Michael O’Connor is the resident Lighting Designer at the American Academy of Dramatic Arts in New York City. AADA recently produced “Robin Hood,” a musical rendition of the infamous thief from Nottingham, which was written and directed by Tony Award-nominated playwright Douglas Carter Beane. Below Michael tells the tale of how the collaborative process of the production forced him to re-think how he normally uses color in his lighting plots.
Color is always relative but designing for a brand new production of Robin Hood pushed me out of my comfort zone and opened my eyes to some wonderful new pallets. The story has many locations, which we created using a beautiful unit set, thanks to set designer CJ Howard, that could be both interior and exterior locations. Rough cut timbers created the framework of Nottingham Castle while doubling as tree trunks when in Sherwood Forest. A hidden foliage drop up stage also helped distinguish each scene.
The choice of a unit set put a great deal of responsibility on my plate, as it would be up to the lighting to sculpt the scenery and change it into the locales needed in each scene. The production was mounted on a thrust stage, with audience on three sides, so the timbers and the floor became my CYC.
After seeing CJ’s set design and Gregory Gale’s costume design I knew I had my work cut out for me. Greg’s pallet and textures forced all of my color choices to become more bold and saturated. For example, I’d planned on the warm side light for the set to be R316 and R18 originally, but ended up choosing R21 and R23 for their vibrancy. The contrast of the two next to each other was magical.
The next step was to take the already radiant costumes and make them pop even more. Again, due to the boldness of the costumes, the R305 and R371 I was going to use were out, and R52 and R55 were in as my diagonal front light. I have used each of the colors before, but never together for a front light on a thrust stage. R55 as a cool was perfect for highlighting all of the cool colors and lavenders – and it never muddied the greens or browns like other lavender filters can. Neither had the transmission level I was comfortable with, but once we brought up cues the cast began to glow.
Next I had to navigate the riches of Nottingham Castle against lush Sherwood Forest. The castle became layers of warmth with each scene motivated by open flame torches or hanging candle chandeliers. We wanted the idea of opulence but with a resonance of evil. Golds, Ambers, and Reds fit the bill: R17, R25, and R30 were the primary washes.
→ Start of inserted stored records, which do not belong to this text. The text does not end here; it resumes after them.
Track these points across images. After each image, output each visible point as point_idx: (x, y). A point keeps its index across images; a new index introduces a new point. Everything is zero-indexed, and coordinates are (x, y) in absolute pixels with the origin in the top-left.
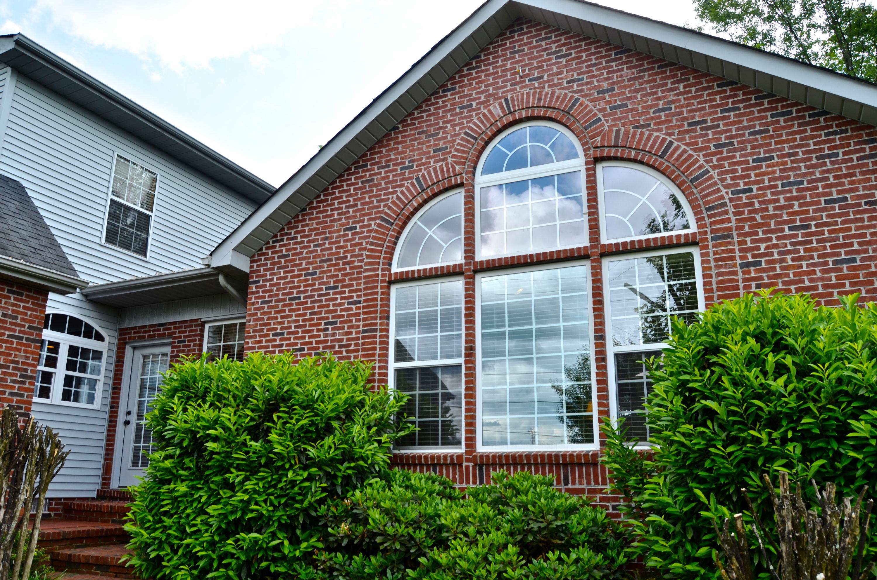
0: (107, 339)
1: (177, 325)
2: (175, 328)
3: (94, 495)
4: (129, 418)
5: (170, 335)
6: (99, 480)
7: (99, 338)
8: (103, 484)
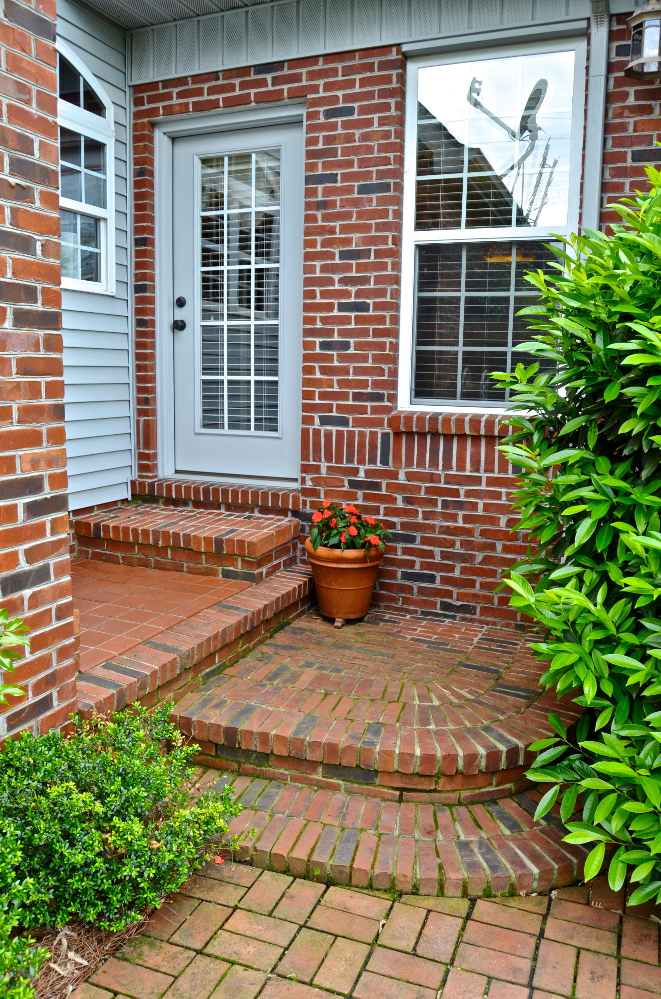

By contrast, Sherwood Forest was all about gobos and mixing color – which, again, took me into unfamiliar territory to achieve the looks we wanted. I dappled the floor with a mix of the rich blue greens found in R395 and R72 and the deep straws of R14 and R15 to create the underbrush of the forest. I chose a template I have used many times for a leaf break up – R77570 “Sponged” – because it has the perfect balance of break up with just enough edge to not appear soft. Finally, I added some R73 and R75 to give the set a dreamy exterior tone. All together, the colors and the gobos provided the harsh reality of being fugitives in the forest while maintaining the rich passion and hope of Robin and his Merry Men.
Being a part of Robin Hood at the Academy was a special experience. Writing a hundred and fifty cues in only six hours became fun by hiding them in Lewis Flinn’s beautiful score. The wealth of energy from the young cast was inspiring to the whole creative team and made all the color risks I took more than worth it.